Operating system interface. The welcome page of a website or application is often the first point of contact for users, and as such, it is essential that it is well-designed and easy to use. In this study, the welcome page is designed with a click button, which allows the operator to interact with the system in an intuitive and straightforward way.

Figure 7.

File upload interface.

Figure 8.

Select log file. When uploading a record file in Excel format, it is essential to ensure that the file does not have any encoding problems. Encoding problems can occur when the file is saved in a format that is not compatible with the system or software being used, resulting in errors or corrupted data. To avoid encoding problems, it is recommended to first check the format of the record file before uploading it. This can be done by opening the file in Excel or a similar program and checking the file properties or format settings. If there are any issues with the file format or encoding, they can be identified and corrected before uploading the file.

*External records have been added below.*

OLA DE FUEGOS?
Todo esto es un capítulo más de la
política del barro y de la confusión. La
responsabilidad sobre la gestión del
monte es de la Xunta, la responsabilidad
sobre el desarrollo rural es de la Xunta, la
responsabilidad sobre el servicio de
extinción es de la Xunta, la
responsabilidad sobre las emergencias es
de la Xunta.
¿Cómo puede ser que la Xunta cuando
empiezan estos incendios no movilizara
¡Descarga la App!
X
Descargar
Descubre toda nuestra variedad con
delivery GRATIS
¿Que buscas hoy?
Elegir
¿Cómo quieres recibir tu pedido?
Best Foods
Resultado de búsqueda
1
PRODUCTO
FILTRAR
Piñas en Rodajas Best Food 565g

The commendable performance of the system^37–39 is evident from the experimental results, where it operated efficiently within a CPU processing time of 132 s. The accuracy, a remarkable 0.8926, underscores the system's ability to generate accurate predictions. Other notable accuracy results include a macroscopic accuracy of 0.9468, a microscopic accuracy of 0.8926, and a weighted accuracy of 0.8968. Taken together, these metrics validate the predictive effectiveness and precision of the system.

Doctors who use this web interface^40–44 can easily diagnose and predict heart disease in patients and receive useful feedback and information. The web interface displays the optimal number of features, accuracy, and which features are best, enabling doctors to better understand how the model operates and make better diagnoses and predictions. ³³ In addition, the web interface also provides other useful features, such as editing and saving prediction results.

Conclusions and future work

This study uses machine learning techniques to analyze ultrasound datasets as a key approach. Notably, this dataset is the largest cardiac data repository in Asia, specifically tailored for individuals of Asian descent, particularly the Taiwanese population. An effective selection strategy was developed by intentionally incorporating these demographic characteristics into the ultrasound data collection. This strategy has the potential to guide individuals in other countries to identify key determinants when processing similar disease data in the coming years. As such, this study represents an important milestone in the advancement of medical interventions for heart disease.

In the next stage of our research, we will use eigenvalues and corresponding labeled symptoms to make predictions, so we will try different types of deep learning models for disease research, because if only the original medical image is labeled, the amount of information is insufficient, and it is not very helpful for classification or prediction results. If we integrate the selected key features and labeled information and then use the deep learning model to train or adjust parameters (e.g., ventricular insufficiency, result in abnormal heart sound), it will effectively improve the classification results or the accuracy of prediction, which will be a great breakthrough in the diagnosis and interpretation of doctors.